- [WORK TO COMPLETE]: State, as a number alone, how many lines of the entries contain the word "epochs".

(Collection entries)
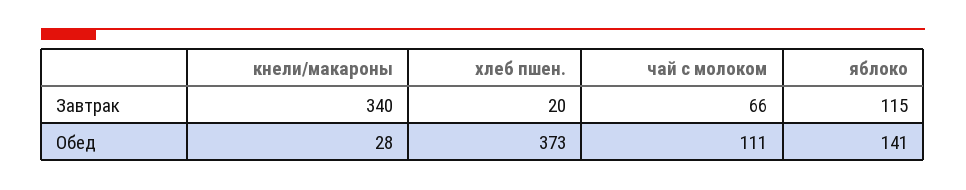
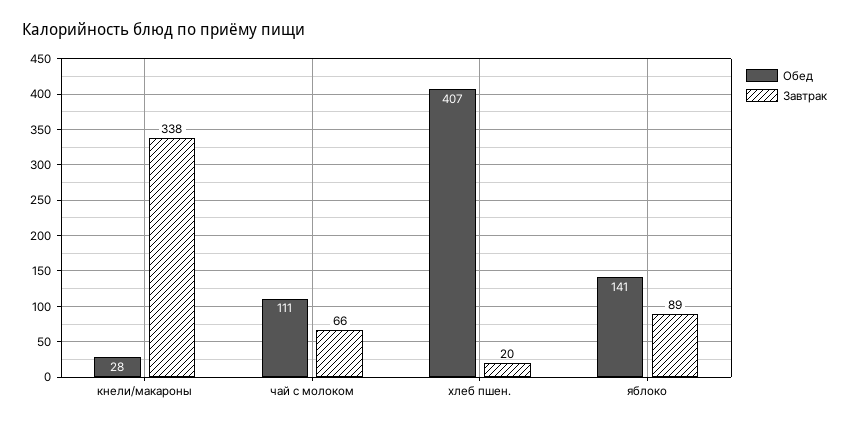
  {
    "Завтрак": {
-     "кнели/макароны": 340,
+     "кнели/макароны": 338,
      "хлеб пшен.": 20,
      "чай с молоком": 66,
-     "яблоко": 115
+     "яблоко": 89
    },
    "Обед": {
      "кнели/макароны": 28,
-     "хлеб пшен.": 373,
+     "хлеб пшен.": 407,
      "чай с молоком": 111,
      "яблоко": 141
    }
  }

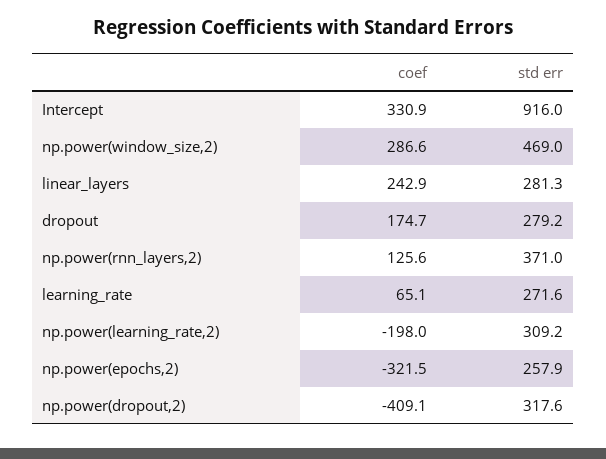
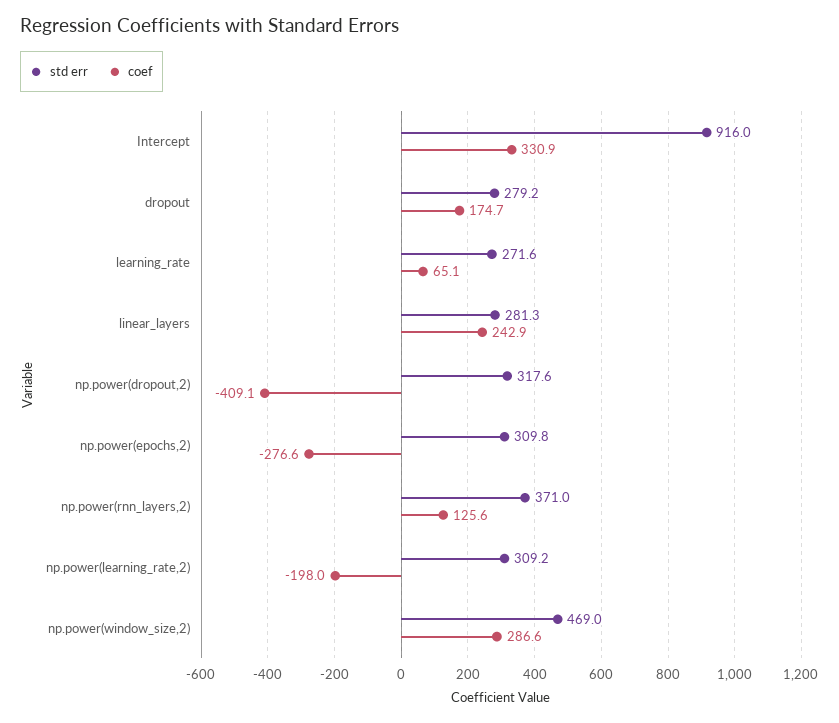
  {
    "coef": {
      "Intercept": 330.9,
      "np.power(window_size,2)": 286.6,
      "linear_layers": 242.9,
      "dropout": 174.7,
      "np.power(rnn_layers,2)": 125.6,
      "learning_rate": 65.1,
      "np.power(learning_rate,2)": -198,
-     "np.power(epochs,2)": -321.5,
+     "np.power(epochs,2)": -276.6,
      "np.power(dropout,2)": -409.1
    },
    "std err": {
      "Intercept": 916,
      "np.power(window_size,2)": 469,
      "linear_layers": 281.3,
      "dropout": 279.2,
      "np.power(rnn_layers,2)": 371,
      "learning_rate": 271.6,
      "np.power(learning_rate,2)": 309.2,
-     "np.power(epochs,2)": 257.9,
+     "np.power(epochs,2)": 309.8,
      "np.power(dropout,2)": 317.6
    }
  }

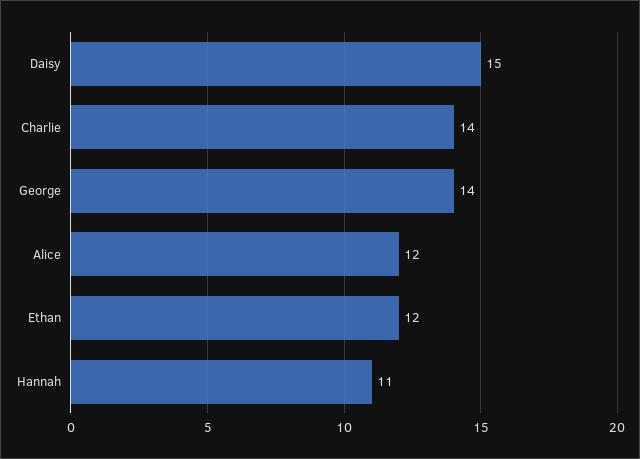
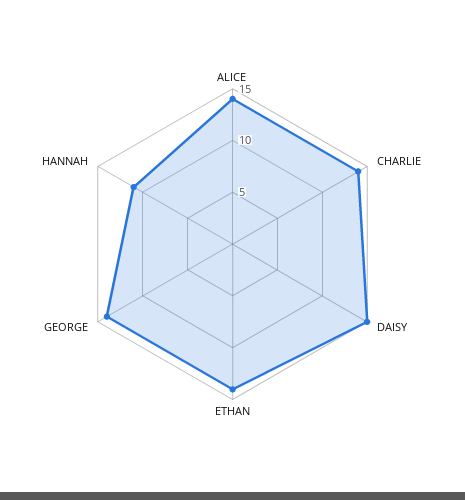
  {
    "Daisy": 15,
    "Charlie": 14,
    "George": 14,
-   "Alice": 12,
+   "Alice": 14,
-   "Ethan": 12,
+   "Ethan": 14,
    "Hannah": 11
  }

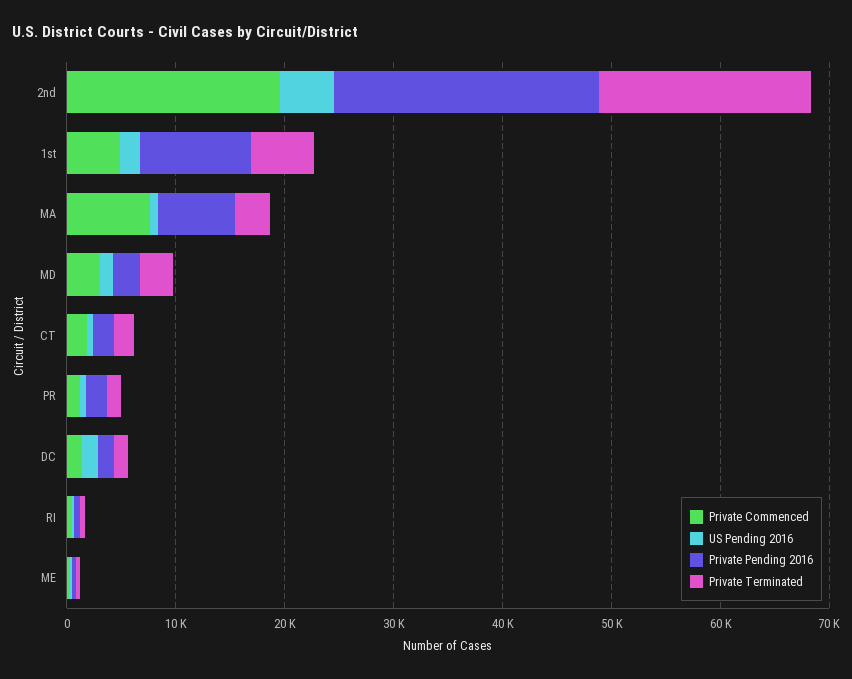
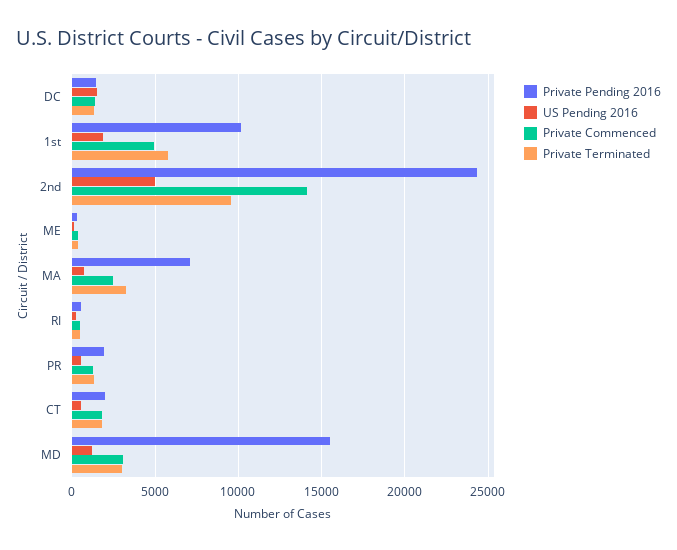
  {
    "Private Commenced": {
-     "2nd": 20000,
+     "2nd": 14000,
      "1st": 5000,
-     "MA": 8000,
+     "MA": 2500,
      "MD": 3000,
      "CT": 2000,
      "PR": 1000,
      "DC": 1500,
      "RI": 500,
      "ME": 500
    },
    "US Pending 2016": {
      "2nd": 5000,
      "1st": 2000,
      "MA": 1000,
      "MD": 1000,
      "CT": 500,
      "PR": 500,
      "DC": 1500,
      "RI": 0,
      "ME": 0
    },
    "Private Pending 2016": {
      "2nd": 24500,
      "1st": 10000,
      "MA": 7000,
-     "MD": 2000,
+     "MD": 15500,
      "CT": 2000,
      "PR": 2000,
      "DC": 1500,
      "RI": 500,
      "ME": 500
    },
    "Private Terminated": {
-     "2nd": 20000,
+     "2nd": 9500,
      "1st": 6000,
      "MA": 3500,
      "MD": 3000,
      "CT": 2000,
      "PR": 1500,
      "DC": 1500,
      "RI": 500,
      "ME": 500
    }
  }

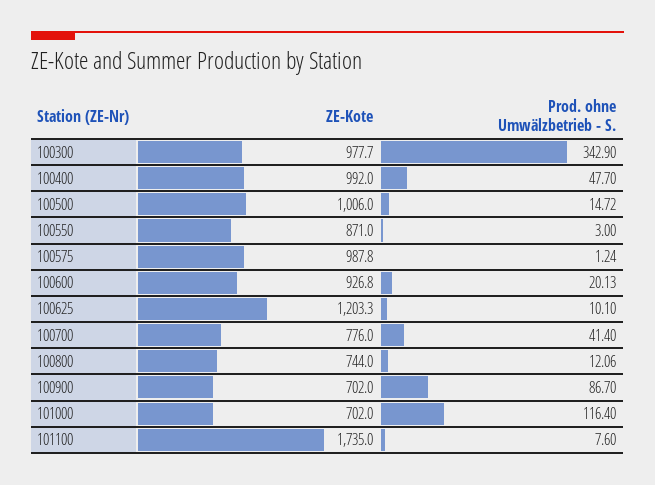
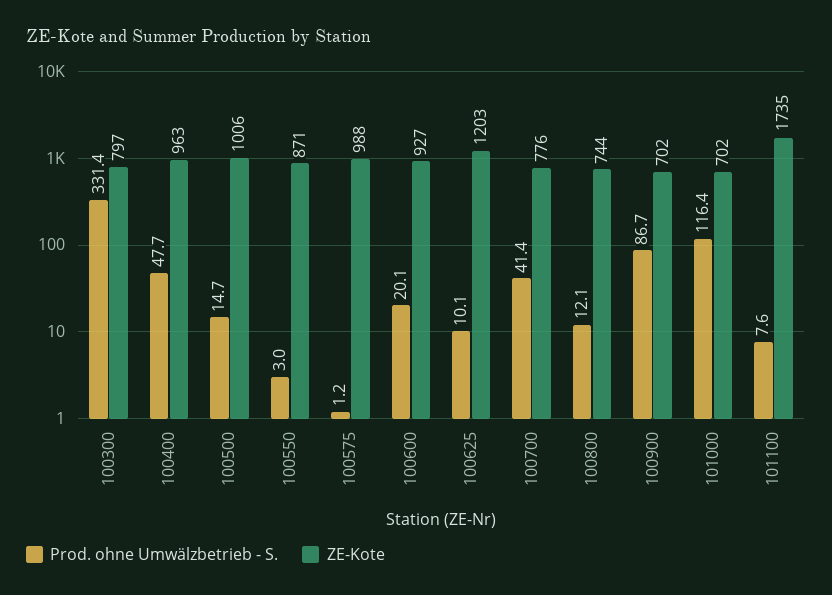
  {
    "ZE-Kote": {
-     "100300": 977.7,
+     "100300": 797,
-     "100400": 992,
+     "100400": 963,
      "100500": 1006,
      "100550": 871,
      "100575": 987.8,
      "100600": 926.8,
      "100625": 1203.3,
      "100700": 776,
      "100800": 744,
      "100900": 702,
      "101000": 702,
      "101100": 1735
    },
    "Prod. ohne Umwälzbetrieb - S.": {
-     "100300": 342.9,
+     "100300": 331.4,
      "100400": 47.7,
      "100500": 14.72,
      "100550": 3,
      "100575": 1.24,
      "100600": 20.13,
      "100625": 10.1,
      "100700": 41.4,
      "100800": 12.06,
      "100900": 86.7,
      "101000": 116.4,
      "101100": 7.6
    }
  }

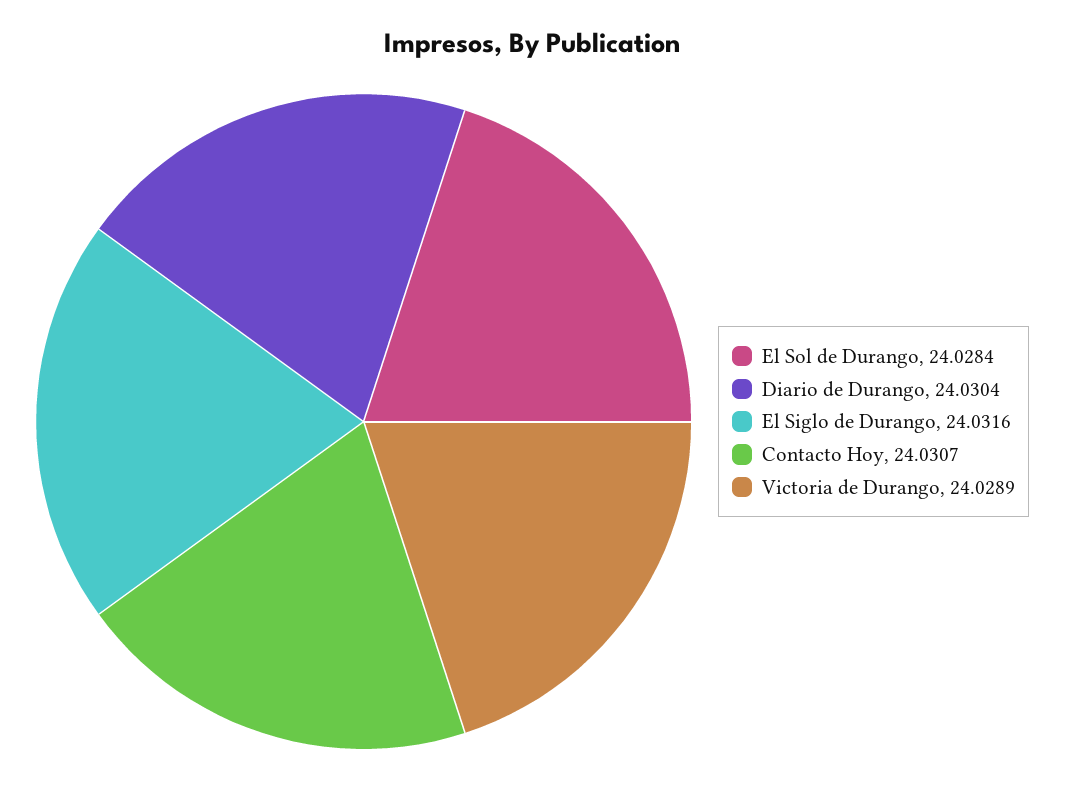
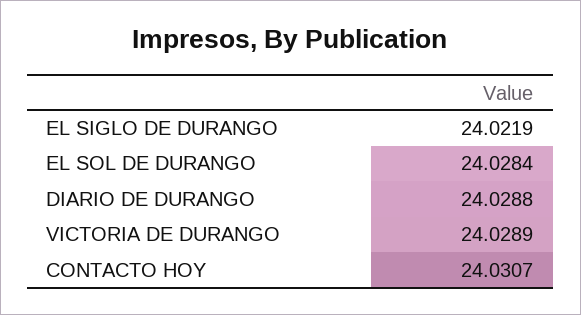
  {
    "El Sol de Durango": 24.0284,
-   "Diario de Durango": 24.0304,
+   "Diario de Durango": 24.0288,
-   "El Siglo de Durango": 24.0316,
+   "El Siglo de Durango": 24.0219,
    "Contacto Hoy": 24.0307,
    "Victoria de Durango": 24.0289
  }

- [SOLUTION TO THE PROBLEM]: 4